Reid Opposes Short-Term Debt Limit Deal To Pass Gang Of Six Plan

With Reporting By Jen Bendery

WASHINGTON -- Senate Majority Leader Harry Reid (D-Nev.) said on Wednesday that he opposed pursuing a one-month extension of the nation's debt ceiling so that Congress could hammer out legislative language and agreement on the so-called Gang of Six deficit reduction compromise.

In a lunch with a handful of reporters, Reid cautioned that the process of actually writing the legislation and getting it scored by the Congressional Budget Office could last beyond the month of August. Even if those tasks were completed within a month's extension of the Aug. 2 debt ceiling deadline, he added, the prospects of finding the necessary votes to pass the Gang of Six package wouldn't necessarily improve. In fact, they might get even more daunting.

The comments -- which were made off the record but approved for use by a Reid aide -- come at exactly the same time that the White House is signaling it would be open to a short-term extension on the federal debt ceiling as long as an agreement on a significant deficit reduction plan was reached in time.

"We believe a short-term extension, absent an agreement to a larger deal, is unacceptable," said White House Press Secretary Jay Carney at Wednesday's briefing. "Obviously if both sides agree to something significant, we would support the measures needed to finalize the details."

After the briefing, Carney issued a clarifying statement: “The President does not support a short-term extension of the debt limit, period. The only exception to that is in the event that both sides reach a deal on a long-term extension of the debt limit plus significant deficit reduction, and we needed a very short-term extension (like a few days) to allow a bit of extra time for a bill to work its way through the legislative process."

The administration had, up to that point, threatened to veto legislation that didn't extend the debt ceiling until passed the 2012 elections. But the prospects of passing something along the lines of the Gang of Six agreement, which would reduce the deficit by $3.7 trillion over ten years, primarily through sharp spending cuts and benefit-reducing entitlement reforms (with revenue-neutral corporate tax reform), have seemingly reopened negotiations over timing.

Indeed, in the halls of Congress on Wednesday, senators from both parties were cautiously optimistic that an 11th hour compromise could end up salvaging months of tedious negotiations. Sen. Kent Conrad (D-N.D.) was insistent that there was enough time to write and score the legislative language even before the Aug. 2 deadline was reached.

"We have a draft of the legislative language already. It has to be updated with the most recent decisions because we didn't fully conclude until this week," said Conrad. "The scoring, since most of this bill is process, wouldn't take that long. The elements of the down payment could be pretty readily scored, so I don't think that's the great hurdle here."

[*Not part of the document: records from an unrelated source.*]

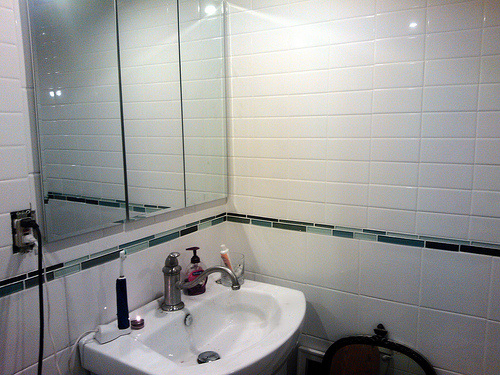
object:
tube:
[219, 244, 234, 272]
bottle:
[182, 245, 207, 296]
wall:
[225, 1, 499, 375]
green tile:
[376, 236, 423, 247]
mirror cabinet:
[17, 0, 127, 243]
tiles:
[421, 55, 480, 86]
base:
[93, 320, 130, 344]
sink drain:
[160, 248, 183, 312]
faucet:
[160, 251, 240, 311]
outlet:
[9, 206, 37, 254]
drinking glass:
[219, 251, 248, 286]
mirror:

Sen. John Cornyn (R-Texas), while declining to take a position on the substance of the Gang of Six plan, nevertheless embraced the idea that lawmakers should be granted more time to consider it.

"That seems to me to be maybe a practical solution," he told The Huffington Post. "We've got a new idea that's shown some momentum, but we've got to get our brains around it and understand it and also give it the kind of transparency that I think the public is demanding."

Requesting more time to simply consider the Gang of Six plan is, in the end, fundamentally different than requesting more time to pass it. And Cornyn made no mention in his statement of Carney's demands that there be an agreement on the package before the White House would support a short-term debt ceiling extension.

More importantly, it seems clear that congressional leadership finds a short-term extension less than appealing. Two top Senate aides both told The Huffington Post that the Majority Leader expressed similar opposition to the idea during a caucus meeting on Tuesday, stressing that a solution to the debt ceiling was needed "now." His concerns, the aides added, related not to the substance of the Gang of Six agreement -- which received a blistering review from the labor federation AFL-CIO on Wednesday -- but, rather, to procedural hurdles.

Both he and Senate Minority Leader Mitch McConnell (R-Ky.) continue to work on a fallback solution to raising the debt ceiling through 2012. And the plan remains to hold a vote on that measure, perhaps as early as this Sunday.